Already heavy security was tightened amid fears of another Intifada uprising but there was a slight easing of pressure last Friday.

After weeks of on-again-off-again lockdown around the al Aqsa Mosque, Muslims were allowed to pray.

Hard-right Jews had been demanding praying rights themselves at their own holy sites in the vicinity.

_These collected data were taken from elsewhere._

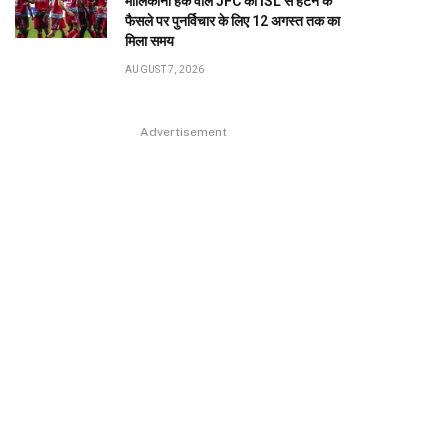
मालिकाना हक वाले JFC को ISL से हटने के
फैसले पर पुनर्विचार के लिए 12 अगस्त तक का
मिला समय
AUGUST 7, 2026
Advertisement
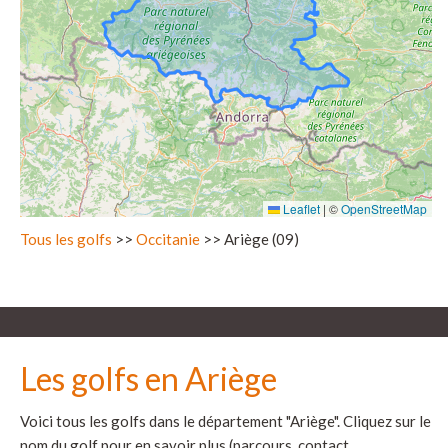
Leaflet
|
©
OpenStreetMap
Tous les golfs
>>
Occitanie
>> Ariège (09)
Les golfs en Ariège
Voici tous les golfs dans le département "Ariège". Cliquez sur le
nom du golf pour en savoir plus (parcours, contact,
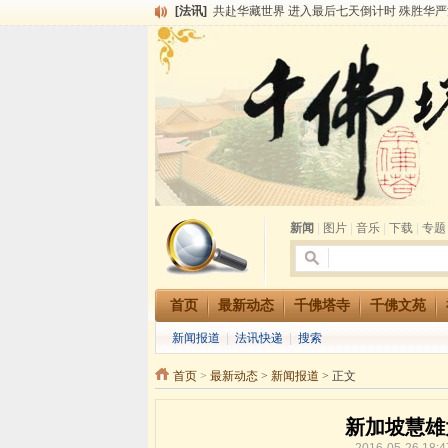
[法讯]
共赴华藏世界 进入最后七天倒计时 殊胜华严
[法讯]
千佛塔寺阅藏堂周末阅藏报名通知
[法讯]
清明节祭祖报恩地藏法会
[法讯]
本寺方丈上明下慧尼和尚开讲《六祖坛经》
[法讯]
2015-3-26师父于法堂对大众的开示
[法讯]
广东千佛塔寺云门佛学院女众部 2016年招
[法讯]
恭请海涛法师莅临千佛塔寺弘法
[法讯]
2014年七月大法会 祈福息灾地藏七 冥阳
[法讯]
千佛塔寺云门佛学院女众部2014年招生简章
[法讯]
千佛塔寺兴建佛学院综合大楼缘起
新闻
|
图片
|
音乐
|
下载
|
专题
首页
最新动态
千佛塔寺
千佛文苑
新闻报道
|
法讯快递
|
搜索
首页
>
最新动态
>
新闻报道
> 正文
新加坡慧雄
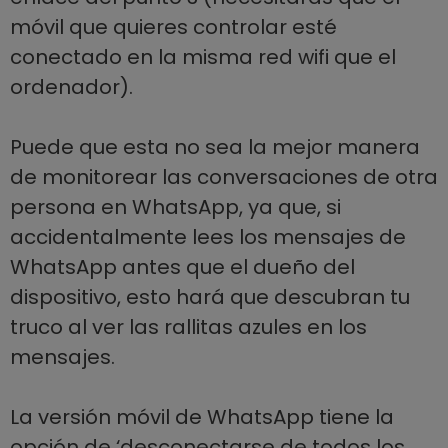
móvil que quieres controlar esté
conectado en la misma red wifi que el
ordenador).
Puede que esta no sea la mejor manera
de monitorear las conversaciones de otra
persona en WhatsApp, ya que, si
accidentalmente lees los mensajes de
WhatsApp antes que el dueño del
dispositivo, esto hará que descubran tu
truco al ver las rallitas azules en los
mensajes.
La versión móvil de WhatsApp tiene la
opción de ‘desconectarse de todos los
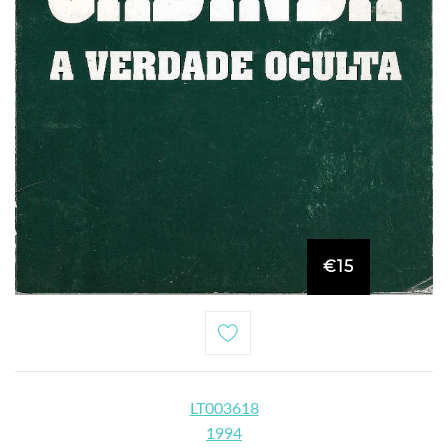
€15
LT003618
1994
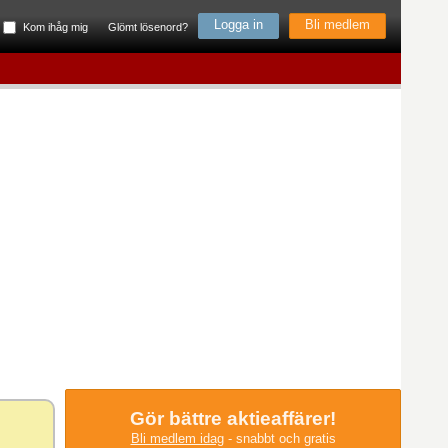
Bli medlem
Kom ihåg mig
Glömt lösenord?
Gör bättre aktieaffärer!
Bli medlem idag
- snabbt och gratis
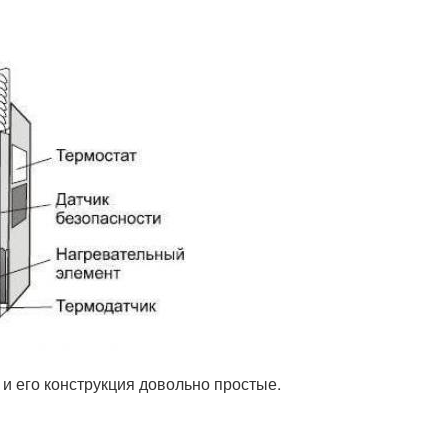
 и его конструкция довольно простые.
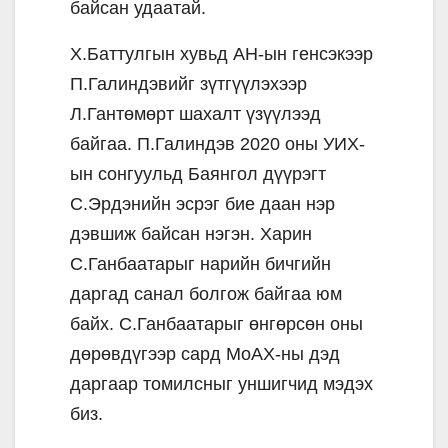
байсан удаатай.
Х.Баттулгын хувьд АН-ын генсэкээр
П.Галиндэвийг зүтгүүлэхээр
Л.Гантөмөрт шахалт үзүүлээд
байгаа. П.Галиндэв 2020 оны УИХ-
ын сонгуульд Баянгол дүүрэгт
С.Эрдэнийн эсрэг бие даан нэр
дэвшиж байсан нэгэн. Харин
С.Ганбаатарыг нарийн бичгийн
даргад санал болгож байгаа юм
байх. С.Ганбаатарыг өнгөрсөн оны
дөрөвдүгээр сард МоАХ-ны дэд
даргаар томилсныг уншигчид мэдэх
биз.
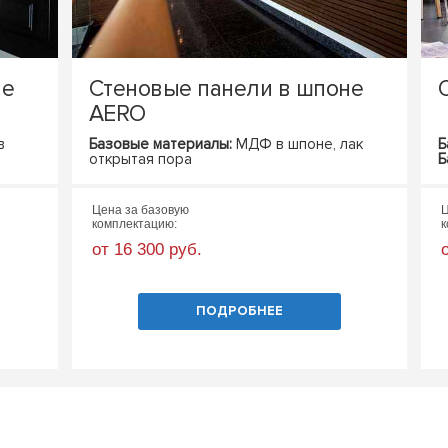
не
Стеновые панели в шпоне
AERO
в
Базовые материалы:
МДФ в шпоне, лак
Б
открытая пора
Б
Цена за базовую
Ц
комплектацию:
к
от 16 300 руб.
ПОДРОБНЕЕ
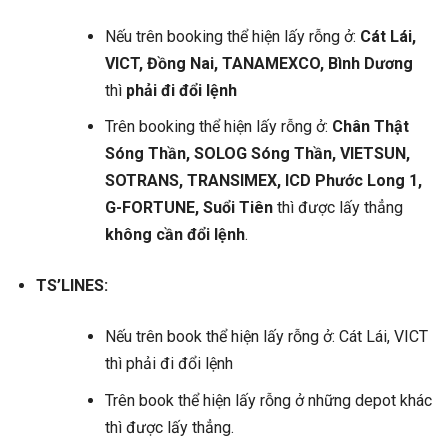
Nếu trên booking thể hiện lấy rỗng ở:
Cát Lái,
VICT, Đồng Nai, TANAMEXCO, Bình Dương
thì
phải đi đổi lệnh
Trên booking thể hiện lấy rỗng ở:
Chân Thật
Sóng Thần, SOLOG Sóng Thần, VIETSUN,
SOTRANS, TRANSIMEX, ICD Phước Long 1,
G-FORTUNE, Suổi Tiên
thì được lấy thẳng
không cần đổi lệnh
.
TS’LINES:
Nếu trên book thể hiện lấy rỗng ở: Cát Lái, VICT
thì phải đi đổi lệnh
Trên book thể hiện lấy rỗng ở những depot khác
thì được lấy thẳng.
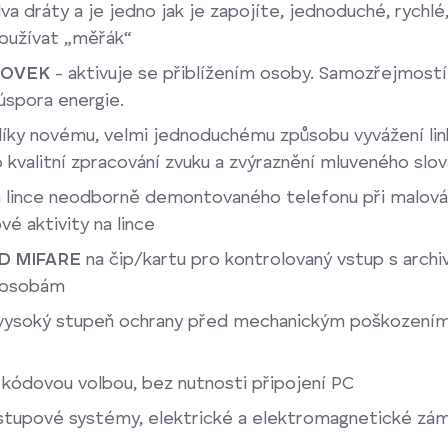
va dráty a je jedno jak je zapojíte, jednoduché, rychlé
používat „měřák“
NOVEK
- aktivuje se přiblížením osoby. Samozřejmostí
úspora energie.
íky novému, velmi jednoduchému způsobu vyvážení lin
valitní zpracování zvuku a zvýraznění mluveného slov
 na lince neodborně demontovaného telefonu při malová
vé aktivity na lince
ID MIFARE
na čip/kartu pro kontrolovaný vstup s archi
 osobám
vysoký stupeň ochrany před mechanickým poškozením
 kódovou volbou, bez nutnosti připojení PC
ístupové systémy, elektrické a elektromagnetické zám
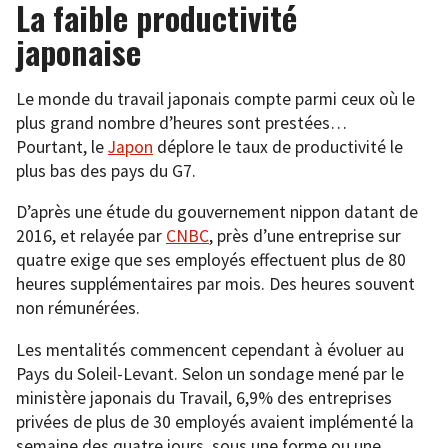
La faible productivité
japonaise
Le monde du travail japonais compte parmi ceux où le
plus grand nombre d’heures sont prestées…
Pourtant, le
Japon
déplore le taux de productivité le
plus bas des pays du G7.
D’après une étude du gouvernement nippon datant de
2016, et relayée par
CNBC
, près d’une entreprise sur
quatre exige que ses employés effectuent plus de 80
heures supplémentaires par mois. Des heures souvent
non rémunérées.
Les mentalités commencent cependant à évoluer au
Pays du Soleil-Levant. Selon un sondage mené par le
ministère japonais du Travail, 6,9% des entreprises
privées de plus de 30 employés avaient implémenté la
semaine des quatre jours, sous une forme ou une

They were protesting a longstanding precautionary ban at Temple Mount by the Israeli authorities.

The Palestinians condemned the new demands as provocation.

In July, when extremists from the Jewish enclave of Isawiya in East Jerusalem burned to death a Palestinian teen, following discovery of the Israeli teenagers’ bodies, Arab East Jerusalemites rioted.

Israel has ruled Arab East Jerusalem since the 1967 war, when it captured it from Jordan.

In 1980, it declared the whole city its indivisible capital.

No other country recognised this de facto annexation, and so East Jerusalem is widely referred to as a part of the Occupied Palestinian Territories.

Adding to an explosive atmosphere, the Israeli authorities this week have approved still more plans for the construction of new housing units — 200 in the Ramot hillside complex at the northern edge of Jerusalem.

This also is land Israel captured in the 1967 war.

Israel says Jews have a historic right to live anywhere in the city; 196,000 Jewish settlers live in the eastern part, and 282,000 Palestinians.

In the West Bank Palestinian Territories, some 310,000 settlers live among more than 2.3 million Palestinians.

Late last month, Israeli Prime Minister Benjamin Netanyahu ordered planning to go ahead for some 1,000 new units on annexed land – in Har Homa and Ramat Shlomo, in southern and northern East Jerusalem, respectively.

Palestinian and international officials view settlement building as a major obstacle to the creation of an independent state the Palestinians seek, with East Jerusalem as its capital.

Most countries view the settlements as illegal.